Sharing buffers between devices
Posted Aug 19, 2011 20:31 UTC (Fri) by giraffedata
In reply to: Sharing buffers between devices
Parent article: Sharing buffers between devices
A more efficient dd between storage devices could be implemented if the data
did not need to be shunted in and out of the user space.
The shunting in and out of user space is easy to eliminate: mmap.
That leaves you with the copying from one device's buffer to the other. For that, Linus invented the 'splice' system call about ten years ago and, as justincormack points out in another comment on this article, actually implemented in 2005. Splice takes two file descriptors and a length as arguments and reads that many bytes from one of the devices and writes it to the other, by DMAing into, then out of, the same memory.
https://lwn.net/Articles/119682/ . I don't know what the current state of deployment is, though.

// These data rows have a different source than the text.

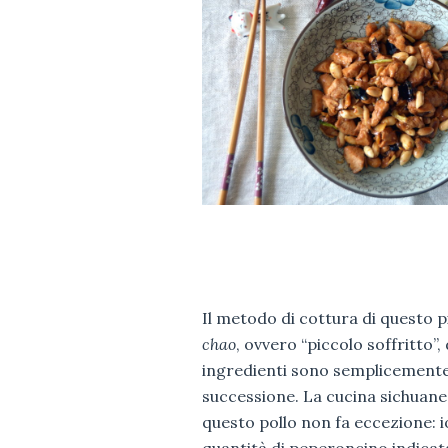
Il metodo di cottura di questo 
chao
, ovvero “piccolo soffritto”, 
ingredienti sono semplicemente 
successione. La cucina sichuan
questo pollo non fa eccezione: 
quantità di peperoncino indicata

The MCA thing would presumably be the next step, where the data doesn't have to stop over in system memory.
In big systems, where the storage devices are rather separate from the CPUs, this exists in the form that you can tell a device to send some of its contents directly to another device, e.g. through a fibre channel network. I guess the same thing over a PCI-class network can't be far behind.
In fact, my guess is that the bus protocol itself allows this in PCI Express and Infiniband; I don't think the CPU/main memory is particularly special in those protocols. Does somebody know?